--- Start Input rows ---

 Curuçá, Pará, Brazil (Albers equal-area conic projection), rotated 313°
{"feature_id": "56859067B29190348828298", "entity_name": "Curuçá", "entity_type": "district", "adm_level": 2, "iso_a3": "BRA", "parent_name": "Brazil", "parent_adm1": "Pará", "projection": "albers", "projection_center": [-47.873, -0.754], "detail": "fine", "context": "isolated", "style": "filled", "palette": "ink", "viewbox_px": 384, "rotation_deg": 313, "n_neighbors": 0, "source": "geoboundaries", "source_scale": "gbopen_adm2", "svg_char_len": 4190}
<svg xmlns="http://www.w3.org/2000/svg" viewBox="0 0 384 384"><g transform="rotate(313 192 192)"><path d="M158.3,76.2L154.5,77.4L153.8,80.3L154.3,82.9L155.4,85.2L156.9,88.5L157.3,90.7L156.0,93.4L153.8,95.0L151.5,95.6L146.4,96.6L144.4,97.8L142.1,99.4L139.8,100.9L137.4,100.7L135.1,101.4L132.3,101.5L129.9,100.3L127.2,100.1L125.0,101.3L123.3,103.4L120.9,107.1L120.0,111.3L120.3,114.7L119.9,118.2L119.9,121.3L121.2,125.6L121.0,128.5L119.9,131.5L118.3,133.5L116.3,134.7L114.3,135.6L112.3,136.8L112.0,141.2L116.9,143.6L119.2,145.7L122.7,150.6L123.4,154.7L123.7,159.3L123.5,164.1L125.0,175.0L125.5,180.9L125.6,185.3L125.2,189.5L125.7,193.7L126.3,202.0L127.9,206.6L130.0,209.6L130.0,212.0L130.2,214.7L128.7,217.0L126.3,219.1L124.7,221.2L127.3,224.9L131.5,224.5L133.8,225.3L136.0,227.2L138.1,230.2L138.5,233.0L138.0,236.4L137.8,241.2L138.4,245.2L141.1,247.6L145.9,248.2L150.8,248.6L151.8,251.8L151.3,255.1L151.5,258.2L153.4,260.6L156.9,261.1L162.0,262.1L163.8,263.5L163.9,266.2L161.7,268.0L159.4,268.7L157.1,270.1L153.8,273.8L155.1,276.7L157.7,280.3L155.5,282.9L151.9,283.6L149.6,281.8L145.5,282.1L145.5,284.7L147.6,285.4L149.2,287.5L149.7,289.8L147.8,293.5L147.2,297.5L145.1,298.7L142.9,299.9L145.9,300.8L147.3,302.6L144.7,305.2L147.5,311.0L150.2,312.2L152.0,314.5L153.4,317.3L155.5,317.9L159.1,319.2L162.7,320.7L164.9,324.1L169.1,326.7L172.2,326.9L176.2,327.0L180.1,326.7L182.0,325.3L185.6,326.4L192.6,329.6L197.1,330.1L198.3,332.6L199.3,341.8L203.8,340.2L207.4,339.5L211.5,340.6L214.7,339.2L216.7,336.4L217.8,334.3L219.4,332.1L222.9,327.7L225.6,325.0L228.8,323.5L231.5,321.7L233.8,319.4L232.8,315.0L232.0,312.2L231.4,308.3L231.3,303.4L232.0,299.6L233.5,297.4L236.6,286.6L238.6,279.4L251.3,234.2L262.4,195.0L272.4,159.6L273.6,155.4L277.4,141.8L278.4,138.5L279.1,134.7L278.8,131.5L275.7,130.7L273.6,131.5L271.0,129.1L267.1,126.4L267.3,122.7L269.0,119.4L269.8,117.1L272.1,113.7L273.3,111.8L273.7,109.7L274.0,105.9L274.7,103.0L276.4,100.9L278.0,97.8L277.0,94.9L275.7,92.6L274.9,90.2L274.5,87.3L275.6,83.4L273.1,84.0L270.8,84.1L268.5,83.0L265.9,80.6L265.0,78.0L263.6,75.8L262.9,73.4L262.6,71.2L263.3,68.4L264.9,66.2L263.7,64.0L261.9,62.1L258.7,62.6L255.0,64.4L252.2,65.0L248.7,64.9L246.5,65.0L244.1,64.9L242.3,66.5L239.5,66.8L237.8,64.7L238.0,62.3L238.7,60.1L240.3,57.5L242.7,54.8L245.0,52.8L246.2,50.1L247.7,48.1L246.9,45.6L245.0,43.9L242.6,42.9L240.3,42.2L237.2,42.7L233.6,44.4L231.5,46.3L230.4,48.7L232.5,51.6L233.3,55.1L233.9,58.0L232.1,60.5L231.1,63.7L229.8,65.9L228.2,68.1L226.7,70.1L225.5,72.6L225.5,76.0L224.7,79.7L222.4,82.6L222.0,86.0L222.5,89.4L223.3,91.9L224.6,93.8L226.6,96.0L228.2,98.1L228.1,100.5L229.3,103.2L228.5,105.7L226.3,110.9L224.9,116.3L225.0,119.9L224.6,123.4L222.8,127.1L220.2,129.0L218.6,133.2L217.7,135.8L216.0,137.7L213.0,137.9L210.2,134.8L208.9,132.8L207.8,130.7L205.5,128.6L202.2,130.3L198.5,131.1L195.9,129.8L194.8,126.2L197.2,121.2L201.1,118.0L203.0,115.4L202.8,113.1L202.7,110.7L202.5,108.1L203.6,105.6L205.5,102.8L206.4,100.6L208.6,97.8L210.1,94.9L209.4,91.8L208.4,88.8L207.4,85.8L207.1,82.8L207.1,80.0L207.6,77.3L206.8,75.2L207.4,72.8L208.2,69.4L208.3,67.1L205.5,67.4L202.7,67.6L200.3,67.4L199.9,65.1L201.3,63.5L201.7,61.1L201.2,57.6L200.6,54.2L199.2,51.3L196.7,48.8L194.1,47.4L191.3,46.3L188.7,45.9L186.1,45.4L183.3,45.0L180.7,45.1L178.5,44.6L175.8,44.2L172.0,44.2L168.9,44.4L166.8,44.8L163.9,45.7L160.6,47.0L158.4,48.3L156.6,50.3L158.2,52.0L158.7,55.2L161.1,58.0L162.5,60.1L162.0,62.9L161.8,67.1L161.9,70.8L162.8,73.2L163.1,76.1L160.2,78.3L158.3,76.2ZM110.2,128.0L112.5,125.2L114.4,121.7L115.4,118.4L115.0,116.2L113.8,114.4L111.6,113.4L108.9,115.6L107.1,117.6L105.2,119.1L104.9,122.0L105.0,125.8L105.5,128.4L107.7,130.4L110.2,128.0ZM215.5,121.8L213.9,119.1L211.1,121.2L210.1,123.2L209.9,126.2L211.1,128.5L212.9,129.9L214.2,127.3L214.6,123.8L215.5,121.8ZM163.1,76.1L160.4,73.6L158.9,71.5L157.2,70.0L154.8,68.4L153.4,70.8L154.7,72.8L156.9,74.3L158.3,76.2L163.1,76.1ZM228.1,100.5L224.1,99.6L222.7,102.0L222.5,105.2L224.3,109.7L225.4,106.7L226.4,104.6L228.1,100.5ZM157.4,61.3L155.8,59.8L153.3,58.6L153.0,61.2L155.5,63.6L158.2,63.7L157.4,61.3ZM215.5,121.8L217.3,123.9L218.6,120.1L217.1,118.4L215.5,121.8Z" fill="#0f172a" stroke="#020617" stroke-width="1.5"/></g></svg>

--- End Input rows ---
--- Start Input rows ---

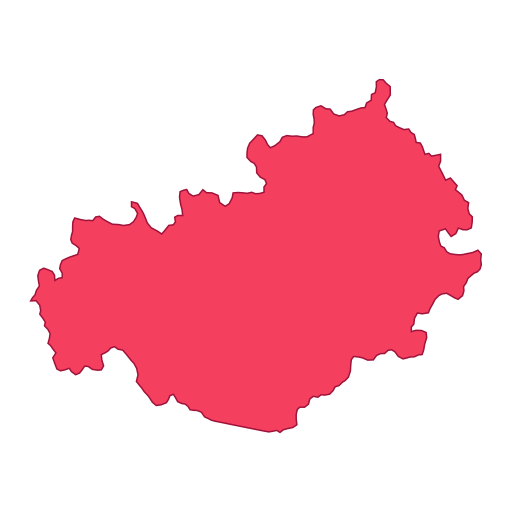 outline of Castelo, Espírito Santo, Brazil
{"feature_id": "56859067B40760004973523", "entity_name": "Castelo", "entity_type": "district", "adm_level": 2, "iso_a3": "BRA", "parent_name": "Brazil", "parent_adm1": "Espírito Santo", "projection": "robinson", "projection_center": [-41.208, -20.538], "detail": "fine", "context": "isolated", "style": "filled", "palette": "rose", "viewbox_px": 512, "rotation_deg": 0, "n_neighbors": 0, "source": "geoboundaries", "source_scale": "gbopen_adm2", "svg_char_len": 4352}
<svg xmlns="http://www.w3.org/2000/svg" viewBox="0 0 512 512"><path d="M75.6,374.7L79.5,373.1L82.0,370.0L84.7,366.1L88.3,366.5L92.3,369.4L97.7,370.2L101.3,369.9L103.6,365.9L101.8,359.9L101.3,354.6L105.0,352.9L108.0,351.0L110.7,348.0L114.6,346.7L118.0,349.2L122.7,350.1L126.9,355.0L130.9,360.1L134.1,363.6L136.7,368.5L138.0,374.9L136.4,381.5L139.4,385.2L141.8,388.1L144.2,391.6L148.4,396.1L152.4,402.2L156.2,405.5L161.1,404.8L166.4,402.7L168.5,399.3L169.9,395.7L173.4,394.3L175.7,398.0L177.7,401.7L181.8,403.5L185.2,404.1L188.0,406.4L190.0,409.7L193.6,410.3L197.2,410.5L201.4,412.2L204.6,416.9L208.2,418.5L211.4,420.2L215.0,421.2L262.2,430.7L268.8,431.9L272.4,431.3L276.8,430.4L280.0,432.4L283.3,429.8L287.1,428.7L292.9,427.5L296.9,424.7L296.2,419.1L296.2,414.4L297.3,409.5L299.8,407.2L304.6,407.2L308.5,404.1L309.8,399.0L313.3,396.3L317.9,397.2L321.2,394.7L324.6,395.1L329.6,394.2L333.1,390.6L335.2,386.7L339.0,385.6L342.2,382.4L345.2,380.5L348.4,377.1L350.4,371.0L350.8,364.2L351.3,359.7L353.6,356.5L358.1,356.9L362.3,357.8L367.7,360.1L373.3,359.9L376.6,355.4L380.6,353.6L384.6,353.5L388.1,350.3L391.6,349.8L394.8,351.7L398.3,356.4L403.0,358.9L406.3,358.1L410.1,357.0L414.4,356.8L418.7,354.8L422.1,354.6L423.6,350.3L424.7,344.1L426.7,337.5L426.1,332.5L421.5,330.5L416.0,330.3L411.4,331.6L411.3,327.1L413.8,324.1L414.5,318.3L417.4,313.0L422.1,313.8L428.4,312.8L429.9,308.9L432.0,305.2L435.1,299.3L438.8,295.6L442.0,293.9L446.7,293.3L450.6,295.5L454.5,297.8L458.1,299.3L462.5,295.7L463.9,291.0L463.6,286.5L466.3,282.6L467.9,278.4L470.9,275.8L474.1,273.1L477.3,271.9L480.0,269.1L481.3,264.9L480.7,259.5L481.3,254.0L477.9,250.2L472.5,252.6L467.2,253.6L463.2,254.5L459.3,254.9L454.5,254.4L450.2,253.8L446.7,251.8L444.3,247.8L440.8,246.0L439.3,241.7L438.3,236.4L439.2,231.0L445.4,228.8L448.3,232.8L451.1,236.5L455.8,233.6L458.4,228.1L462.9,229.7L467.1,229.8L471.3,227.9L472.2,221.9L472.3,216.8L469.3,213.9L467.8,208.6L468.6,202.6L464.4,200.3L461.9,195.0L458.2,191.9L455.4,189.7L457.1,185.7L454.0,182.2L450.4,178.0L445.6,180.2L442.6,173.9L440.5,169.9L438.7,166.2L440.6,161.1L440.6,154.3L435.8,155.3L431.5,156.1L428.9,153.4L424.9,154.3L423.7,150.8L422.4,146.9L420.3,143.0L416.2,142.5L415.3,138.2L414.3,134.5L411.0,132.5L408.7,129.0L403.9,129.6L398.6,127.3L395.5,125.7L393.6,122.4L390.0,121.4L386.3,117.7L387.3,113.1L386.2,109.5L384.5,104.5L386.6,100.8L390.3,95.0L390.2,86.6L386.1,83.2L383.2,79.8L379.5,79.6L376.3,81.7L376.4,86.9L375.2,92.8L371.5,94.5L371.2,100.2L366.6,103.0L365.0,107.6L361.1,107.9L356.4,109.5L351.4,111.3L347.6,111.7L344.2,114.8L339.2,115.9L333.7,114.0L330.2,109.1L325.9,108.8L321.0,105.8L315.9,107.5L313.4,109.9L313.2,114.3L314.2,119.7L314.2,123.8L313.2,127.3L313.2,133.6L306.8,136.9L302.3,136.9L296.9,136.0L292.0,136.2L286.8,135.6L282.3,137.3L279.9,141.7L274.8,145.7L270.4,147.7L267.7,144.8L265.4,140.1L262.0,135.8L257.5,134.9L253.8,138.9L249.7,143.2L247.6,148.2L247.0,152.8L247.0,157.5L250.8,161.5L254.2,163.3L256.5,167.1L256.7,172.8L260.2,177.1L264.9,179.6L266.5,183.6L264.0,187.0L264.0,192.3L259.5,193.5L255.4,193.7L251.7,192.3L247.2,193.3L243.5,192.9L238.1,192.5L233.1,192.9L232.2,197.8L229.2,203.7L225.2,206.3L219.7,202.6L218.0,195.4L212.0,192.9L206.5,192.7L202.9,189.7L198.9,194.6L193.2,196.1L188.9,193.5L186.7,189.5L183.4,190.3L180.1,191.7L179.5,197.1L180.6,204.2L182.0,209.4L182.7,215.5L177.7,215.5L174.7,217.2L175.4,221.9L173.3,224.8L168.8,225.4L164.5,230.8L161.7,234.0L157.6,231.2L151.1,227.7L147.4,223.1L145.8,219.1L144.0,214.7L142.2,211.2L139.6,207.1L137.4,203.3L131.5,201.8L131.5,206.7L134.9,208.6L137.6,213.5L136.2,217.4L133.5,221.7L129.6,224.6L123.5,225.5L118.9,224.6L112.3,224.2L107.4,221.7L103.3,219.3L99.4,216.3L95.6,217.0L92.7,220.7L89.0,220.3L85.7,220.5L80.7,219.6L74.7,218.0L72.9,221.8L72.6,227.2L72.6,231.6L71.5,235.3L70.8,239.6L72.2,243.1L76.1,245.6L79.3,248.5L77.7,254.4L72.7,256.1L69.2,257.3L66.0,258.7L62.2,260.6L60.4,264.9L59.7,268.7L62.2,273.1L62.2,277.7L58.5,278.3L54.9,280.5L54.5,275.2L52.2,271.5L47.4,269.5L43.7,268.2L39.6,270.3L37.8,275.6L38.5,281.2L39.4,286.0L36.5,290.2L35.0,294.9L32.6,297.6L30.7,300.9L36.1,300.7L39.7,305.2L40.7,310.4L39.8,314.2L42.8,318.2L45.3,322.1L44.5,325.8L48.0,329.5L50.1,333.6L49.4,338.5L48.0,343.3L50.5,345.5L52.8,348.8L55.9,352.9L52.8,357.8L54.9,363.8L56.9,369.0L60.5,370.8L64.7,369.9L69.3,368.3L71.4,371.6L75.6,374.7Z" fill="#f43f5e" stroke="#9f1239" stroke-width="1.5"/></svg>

--- End Input rows ---
--- Start Input rows ---

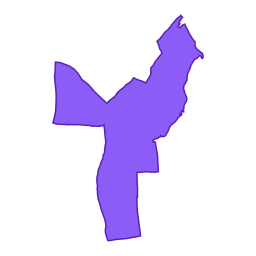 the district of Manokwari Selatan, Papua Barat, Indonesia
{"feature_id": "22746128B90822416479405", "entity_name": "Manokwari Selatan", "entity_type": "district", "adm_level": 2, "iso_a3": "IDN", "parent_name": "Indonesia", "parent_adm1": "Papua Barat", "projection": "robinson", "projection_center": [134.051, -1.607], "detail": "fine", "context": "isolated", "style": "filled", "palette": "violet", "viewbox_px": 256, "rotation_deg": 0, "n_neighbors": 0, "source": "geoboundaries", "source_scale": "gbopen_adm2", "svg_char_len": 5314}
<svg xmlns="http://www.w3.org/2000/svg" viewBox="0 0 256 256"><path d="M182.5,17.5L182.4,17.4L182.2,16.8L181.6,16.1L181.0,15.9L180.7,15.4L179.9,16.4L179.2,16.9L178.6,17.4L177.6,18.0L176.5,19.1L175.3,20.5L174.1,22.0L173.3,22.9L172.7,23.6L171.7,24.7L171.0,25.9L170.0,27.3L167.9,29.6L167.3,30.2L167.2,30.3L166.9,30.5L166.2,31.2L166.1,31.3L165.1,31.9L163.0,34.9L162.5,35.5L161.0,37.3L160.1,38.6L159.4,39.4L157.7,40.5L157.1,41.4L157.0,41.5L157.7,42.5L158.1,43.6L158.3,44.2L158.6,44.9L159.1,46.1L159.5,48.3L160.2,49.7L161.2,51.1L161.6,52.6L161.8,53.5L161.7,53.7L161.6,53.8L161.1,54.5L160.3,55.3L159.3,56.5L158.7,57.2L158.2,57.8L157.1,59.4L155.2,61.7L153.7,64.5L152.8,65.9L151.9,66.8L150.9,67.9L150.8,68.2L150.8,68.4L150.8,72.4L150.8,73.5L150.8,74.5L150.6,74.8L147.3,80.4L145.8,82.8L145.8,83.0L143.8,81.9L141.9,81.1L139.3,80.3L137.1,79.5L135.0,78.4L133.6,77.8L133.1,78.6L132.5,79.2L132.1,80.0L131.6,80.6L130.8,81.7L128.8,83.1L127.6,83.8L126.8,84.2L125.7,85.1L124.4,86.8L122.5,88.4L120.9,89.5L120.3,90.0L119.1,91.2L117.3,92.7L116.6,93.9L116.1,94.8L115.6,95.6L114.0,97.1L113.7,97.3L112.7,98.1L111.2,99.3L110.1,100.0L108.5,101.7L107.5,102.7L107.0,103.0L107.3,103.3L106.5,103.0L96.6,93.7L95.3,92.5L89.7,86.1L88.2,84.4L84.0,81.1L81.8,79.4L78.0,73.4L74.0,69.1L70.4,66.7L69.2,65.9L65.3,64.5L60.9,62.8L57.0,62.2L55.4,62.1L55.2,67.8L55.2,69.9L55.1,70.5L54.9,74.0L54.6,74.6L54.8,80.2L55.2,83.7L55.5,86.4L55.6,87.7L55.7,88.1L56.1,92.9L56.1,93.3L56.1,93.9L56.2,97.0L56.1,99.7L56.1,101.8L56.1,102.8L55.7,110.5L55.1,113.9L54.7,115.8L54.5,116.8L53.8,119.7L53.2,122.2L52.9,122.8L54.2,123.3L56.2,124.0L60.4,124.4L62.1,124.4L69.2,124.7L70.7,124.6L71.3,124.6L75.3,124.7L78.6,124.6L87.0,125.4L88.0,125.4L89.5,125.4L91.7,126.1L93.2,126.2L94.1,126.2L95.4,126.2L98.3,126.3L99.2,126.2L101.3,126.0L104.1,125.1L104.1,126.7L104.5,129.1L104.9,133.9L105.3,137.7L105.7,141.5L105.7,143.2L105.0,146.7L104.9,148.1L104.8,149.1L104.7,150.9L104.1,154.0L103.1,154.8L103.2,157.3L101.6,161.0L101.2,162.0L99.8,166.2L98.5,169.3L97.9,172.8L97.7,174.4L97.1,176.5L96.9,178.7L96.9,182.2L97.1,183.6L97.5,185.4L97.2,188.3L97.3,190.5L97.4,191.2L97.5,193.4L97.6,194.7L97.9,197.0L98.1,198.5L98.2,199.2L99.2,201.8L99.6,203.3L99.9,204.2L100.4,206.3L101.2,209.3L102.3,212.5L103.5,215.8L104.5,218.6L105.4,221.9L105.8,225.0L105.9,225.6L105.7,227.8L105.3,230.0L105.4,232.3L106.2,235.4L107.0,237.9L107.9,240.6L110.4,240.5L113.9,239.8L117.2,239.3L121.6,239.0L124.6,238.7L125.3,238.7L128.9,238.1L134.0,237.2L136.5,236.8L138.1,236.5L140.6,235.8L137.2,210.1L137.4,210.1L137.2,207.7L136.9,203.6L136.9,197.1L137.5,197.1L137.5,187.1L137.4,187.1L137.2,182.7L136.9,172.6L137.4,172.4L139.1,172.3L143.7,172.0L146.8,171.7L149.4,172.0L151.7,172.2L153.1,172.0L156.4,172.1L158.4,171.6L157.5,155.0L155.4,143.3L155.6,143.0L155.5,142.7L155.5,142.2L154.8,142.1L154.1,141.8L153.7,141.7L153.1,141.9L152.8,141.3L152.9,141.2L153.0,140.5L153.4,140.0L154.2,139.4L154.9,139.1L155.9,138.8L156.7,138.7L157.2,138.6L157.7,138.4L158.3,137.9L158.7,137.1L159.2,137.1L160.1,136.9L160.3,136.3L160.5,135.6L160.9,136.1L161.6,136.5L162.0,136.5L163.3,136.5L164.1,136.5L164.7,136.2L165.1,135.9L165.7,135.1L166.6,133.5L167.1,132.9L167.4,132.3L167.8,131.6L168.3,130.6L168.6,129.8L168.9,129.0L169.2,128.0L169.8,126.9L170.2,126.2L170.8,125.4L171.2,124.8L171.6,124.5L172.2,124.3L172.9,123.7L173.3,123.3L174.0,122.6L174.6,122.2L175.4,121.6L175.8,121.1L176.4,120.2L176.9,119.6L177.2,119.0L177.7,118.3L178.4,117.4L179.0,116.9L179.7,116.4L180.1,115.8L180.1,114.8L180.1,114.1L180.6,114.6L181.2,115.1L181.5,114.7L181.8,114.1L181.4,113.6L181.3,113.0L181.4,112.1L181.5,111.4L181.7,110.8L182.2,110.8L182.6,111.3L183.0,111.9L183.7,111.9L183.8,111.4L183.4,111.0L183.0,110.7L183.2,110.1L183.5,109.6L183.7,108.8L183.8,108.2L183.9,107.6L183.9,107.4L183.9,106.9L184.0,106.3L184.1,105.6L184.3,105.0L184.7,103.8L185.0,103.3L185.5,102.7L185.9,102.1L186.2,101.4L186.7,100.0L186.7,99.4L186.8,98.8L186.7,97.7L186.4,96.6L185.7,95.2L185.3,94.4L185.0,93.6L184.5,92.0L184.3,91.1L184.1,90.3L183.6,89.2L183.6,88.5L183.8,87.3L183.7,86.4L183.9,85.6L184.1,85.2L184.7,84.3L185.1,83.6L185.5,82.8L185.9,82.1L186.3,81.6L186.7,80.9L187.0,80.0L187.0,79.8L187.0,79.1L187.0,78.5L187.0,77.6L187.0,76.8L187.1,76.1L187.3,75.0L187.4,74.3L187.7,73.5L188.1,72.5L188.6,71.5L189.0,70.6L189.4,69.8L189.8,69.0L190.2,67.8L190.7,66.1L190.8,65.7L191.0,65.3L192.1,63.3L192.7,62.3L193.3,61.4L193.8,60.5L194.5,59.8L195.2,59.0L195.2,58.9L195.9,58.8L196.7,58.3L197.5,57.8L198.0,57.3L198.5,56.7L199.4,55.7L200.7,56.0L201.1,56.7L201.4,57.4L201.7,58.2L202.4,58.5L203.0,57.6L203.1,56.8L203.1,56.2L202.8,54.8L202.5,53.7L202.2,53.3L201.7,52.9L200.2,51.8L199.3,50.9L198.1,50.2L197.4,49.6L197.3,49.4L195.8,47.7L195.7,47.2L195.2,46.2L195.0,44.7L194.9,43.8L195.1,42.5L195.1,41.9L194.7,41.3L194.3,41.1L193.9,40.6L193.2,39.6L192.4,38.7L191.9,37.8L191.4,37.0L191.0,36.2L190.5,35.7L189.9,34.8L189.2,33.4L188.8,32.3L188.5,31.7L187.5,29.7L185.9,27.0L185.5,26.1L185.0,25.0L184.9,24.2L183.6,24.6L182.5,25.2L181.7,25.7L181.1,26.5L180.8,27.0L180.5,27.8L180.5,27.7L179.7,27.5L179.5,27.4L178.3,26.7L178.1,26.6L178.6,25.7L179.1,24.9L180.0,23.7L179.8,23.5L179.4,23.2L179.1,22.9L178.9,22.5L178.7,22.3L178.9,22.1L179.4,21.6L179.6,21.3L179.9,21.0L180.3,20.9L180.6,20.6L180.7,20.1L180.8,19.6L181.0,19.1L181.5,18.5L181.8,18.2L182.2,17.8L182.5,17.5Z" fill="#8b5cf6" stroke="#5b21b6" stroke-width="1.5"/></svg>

--- End Input rows ---

• _Direction_
Gather every line of the entries above that contains the string "rotated", matching case exactly, and copy each one out in full.

• _Task answer_
 Curuçá, Pará, Brazil (Albers equal-area conic projection), rotated 313°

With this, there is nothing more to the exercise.